Vous y voyez une menace pour le modèle républicain ?
Observez ce qui s’est passé au fil des campagnes présidentielles. En 1995, le grand thème, c’était la lutte contre la fracture sociale, on se demandait alors encore comment vivre avec l’autre. Sept ans plus tard, en 2002, le thème dominant est devenu la sécurité, se protéger de l’autre dans une société fragmentée, inquiète et sans espérance collective. Politiquement, cela peut mal tourner. L’histoire a montré que le ressentiment e
t la peur nourrissaient le populisme. C’est pourquoi je pense que la question du vivre ensemble va s’imposer comme le thème central de la présidentielle de 2012.

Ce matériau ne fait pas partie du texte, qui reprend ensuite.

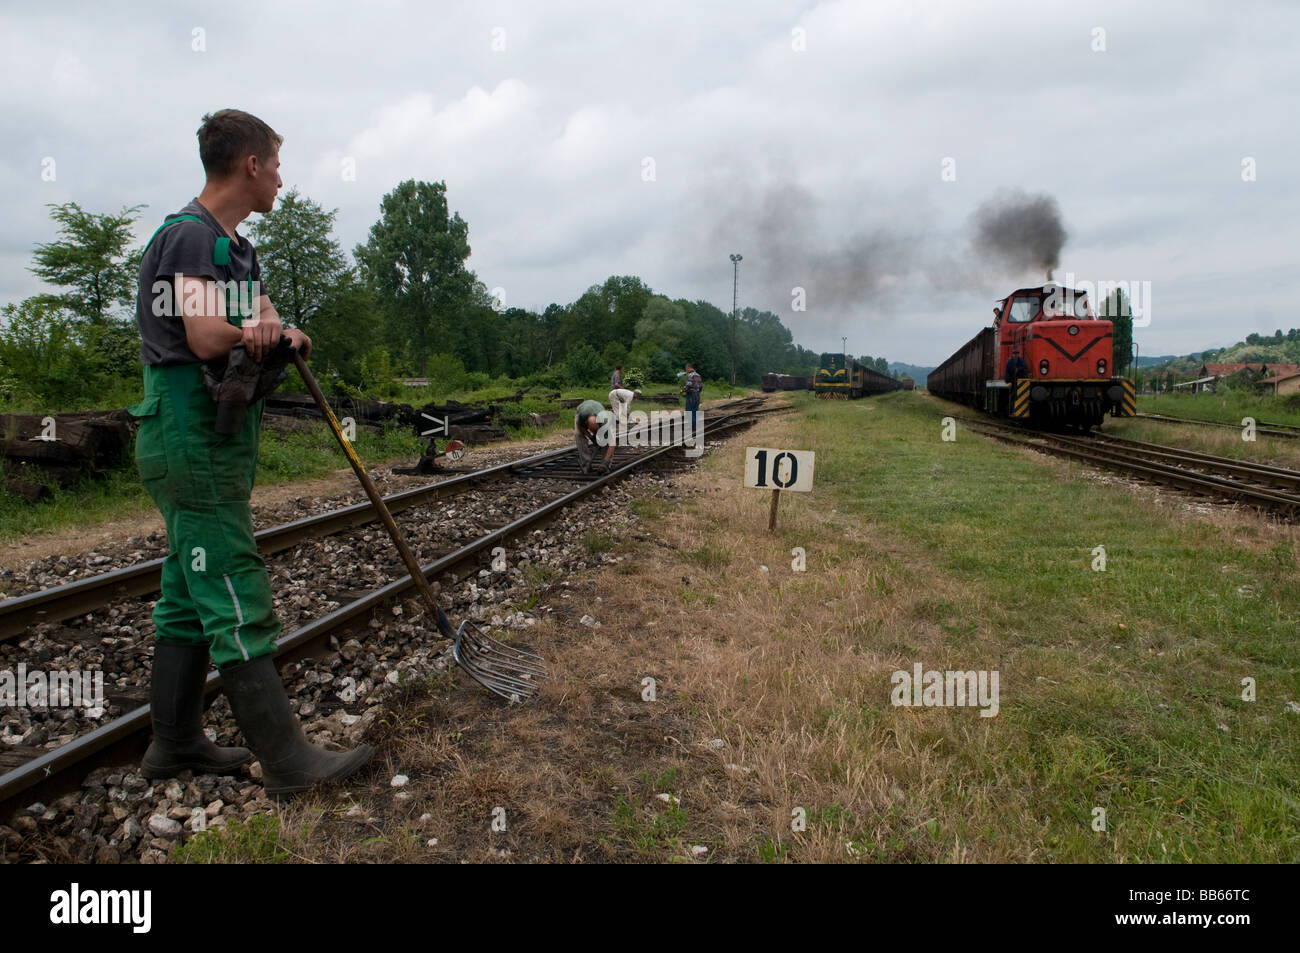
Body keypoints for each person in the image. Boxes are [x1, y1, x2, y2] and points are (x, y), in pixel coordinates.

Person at [128, 109, 373, 795]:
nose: (282, 181)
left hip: (216, 433)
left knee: (186, 587)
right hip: (186, 428)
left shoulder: (236, 247)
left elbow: (258, 320)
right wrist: (256, 331)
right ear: (251, 166)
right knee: (233, 580)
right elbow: (207, 335)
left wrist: (284, 333)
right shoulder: (186, 237)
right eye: (277, 164)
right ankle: (290, 761)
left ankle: (174, 743)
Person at [575, 398, 614, 474]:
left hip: (597, 408)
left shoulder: (604, 422)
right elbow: (580, 426)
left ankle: (606, 464)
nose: (595, 433)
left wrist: (606, 461)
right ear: (586, 424)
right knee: (578, 435)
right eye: (593, 431)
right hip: (582, 408)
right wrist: (591, 437)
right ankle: (586, 464)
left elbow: (612, 443)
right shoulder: (582, 417)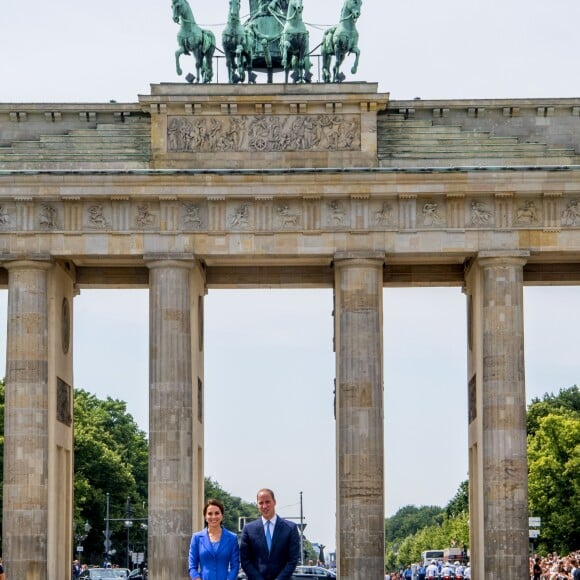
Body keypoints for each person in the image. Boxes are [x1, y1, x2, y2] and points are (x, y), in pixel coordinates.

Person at [240, 488, 300, 580]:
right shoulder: (248, 529)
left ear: (274, 502)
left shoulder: (290, 528)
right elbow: (245, 560)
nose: (264, 506)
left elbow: (292, 560)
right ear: (257, 505)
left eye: (267, 502)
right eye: (261, 503)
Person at [188, 499, 240, 580]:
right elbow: (192, 567)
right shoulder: (196, 538)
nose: (213, 517)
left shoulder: (232, 538)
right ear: (205, 517)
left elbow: (235, 566)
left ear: (222, 515)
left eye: (217, 513)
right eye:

Entre-temps, il y a eu la présidentielle de 2007, marquée par une forte volonté de rupture. En promettant trop, Nicolas Sarkozy n’a-t-il pas pris le risque de beaucoup décevoir ?
Le moment est difficile pour les politiques : la distanciation par rapport à eux a rarement été aussi forte, en même temps il y a une très forte attente de réponses politiques. Cela traduit une inadéquation de l’offre à la demande. D’un côté, trop de gestion des émotions collectives, le plus souvent médiatisées, de l’autre, pas assez de construction d’une vision collective.
La politique n’est pas de l’ordre du magique. La question de l’appropriation, par les citoyens, de la décision politique, est devenue essentielle. Un seul exemple : les Français ont accepté l’interdiction du tabac dans les lieux publics une fois que la nocivité du tabac a été suffisamment démontrée. Ils accepteront d’autant mieux la réforme des retraites qu’on aura marqué la volonté de les associer au débat. Sur toute une série de sujets, on aurait intérêt à sortir du petit jeu politicien. Prenez le débat sur la TVA sociale, à mes yeux crucial si l’on veut résoudre le problème du coût du travail et de la sauvegarde de notre industrie. Il a été tué en quelques minutes par une petite phrase à la télé pendant la campagne des élections législatives de 2007.
Vous avez plaidé pour un défenseur des droits, créé par la révision constitutionnelle de 2008. Mais fallait-il vraiment qu’il absorbe les attributions de la Commission nationale de déontologie de la sécurité et du défenseur des enfants ? Une vive polémique a eu lieu.
Je crois que c’est un faux procès. Cette idée d’ombudsman à la française, que je défends, a été préconisée par la commission Balladur. En tant que médiateur, j’ai pu mesurer la nécessité d’avoir un pouvoir d’injonction sur les administrations, pour exiger des réponses plus globales. Constitutionnalisé, le défenseur des droits pèsera davantage que le simple défenseur des enfants. A l’évidence, les deux institutions qui seront intégrées auront plus de droits et de pouvoirs après la réforme qu’avant.
Serez-vous candidat à ce poste ?
On n’est pas candidat à ce type de poste. C’est le président de la République qui choisira celui ou celle qui présidera cette institution. Mais il est vrai que j’ai plus qu’un intérêt pour ce poste, j’ai une passion.